→ DATA SUPPLIED
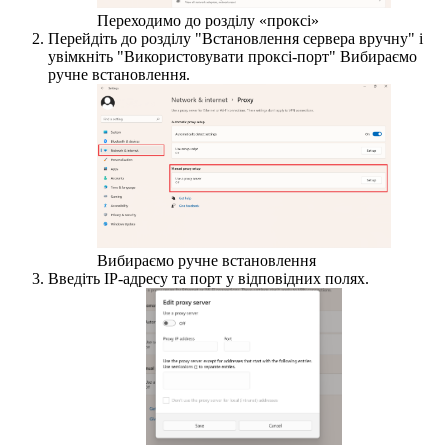
Переходимо до розділу «проксі»
Перейдіть до розділу "Встановлення сервера вручну" і
увімкніть "Використовувати проксі-порт" Вибираємо
ручне встановлення.
Вибираємо ручне встановлення
Введіть IP-адресу та порт у відповідних полях.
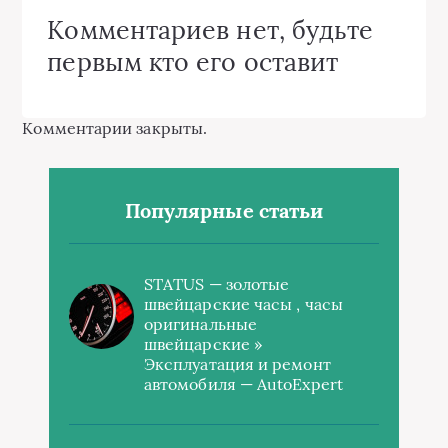
Комментариев нет, будьте
первым кто его оставит
Комментарии закрыты.
Популярные статьи
STATUS — золотые
швейцарские часы , часы
оригинальные
швейцарские »
Эксплуатация и ремонт
автомобиля — AutoExpert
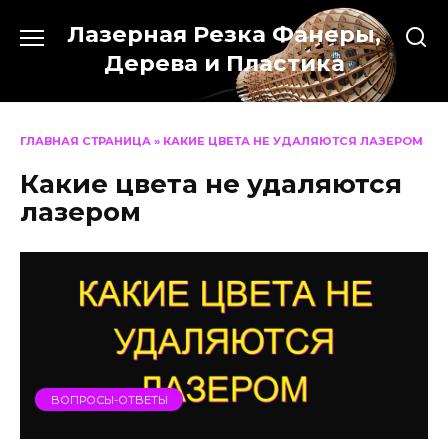
Перейти
Лазерная Резка Фанеры,
к
содержанию
Дерева и Пластика
ГЛАВНАЯ СТРАНИЦА
»
КАКИЕ ЦВЕТА НЕ УДАЛЯЮТСЯ ЛАЗЕРОМ
Какие цвета не удаляются
лазером
ВОПРОСЫ-ОТВЕТЫ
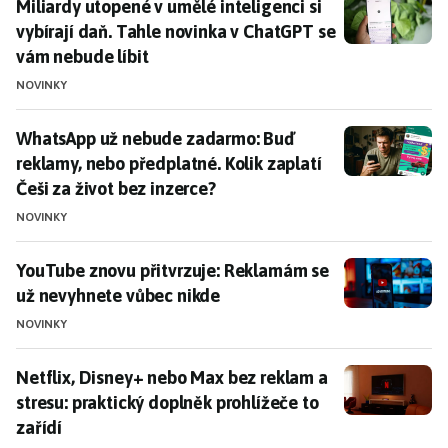
Miliardy utopené v umělé inteligenci si vybírají daň.
Miliardy utopené v umělé inteligenci si
vybírají daň. Tahle novinka v ChatGPT se
vám nebude líbit
NOVINKY
WhatsApp už nebude zadarmo: Buď reklamy, nebo předp
WhatsApp už nebude zadarmo: Buď
reklamy, nebo předplatné. Kolik zaplatí
Češi za život bez inzerce?
NOVINKY
YouTube znovu přitvrzuje: Reklamám se už nevyhnete
YouTube znovu přitvrzuje: Reklamám se
už nevyhnete vůbec nikde
NOVINKY
Netflix, Disney+ nebo Max bez reklam a stresu: prakti
Netflix, Disney+ nebo Max bez reklam a
stresu: praktický doplněk prohlížeče to
zařídí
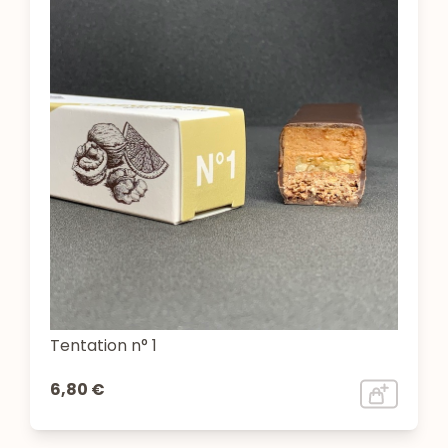
Tentation n° 1
6,80 €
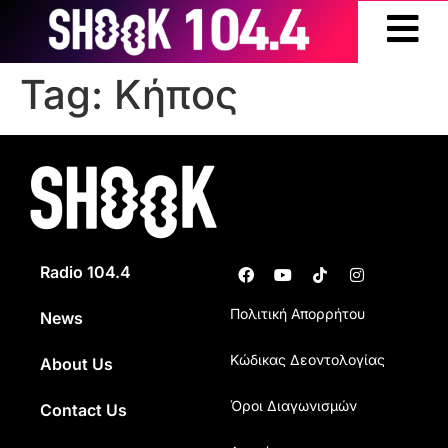
Tag:
Κήπος
Radio 104.4
Πολιτική Απορρήτου
News
Κώδικας Δεοντολογίας
About Us
Όροι Διαγωνισμών
Contact Us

→ ACTIVITY
Where a line above contains the word "проксі", show that line.

→ ANSWER
Переходимо до розділу «проксі»
увімкніть "Використовувати проксі-порт" Вибираємо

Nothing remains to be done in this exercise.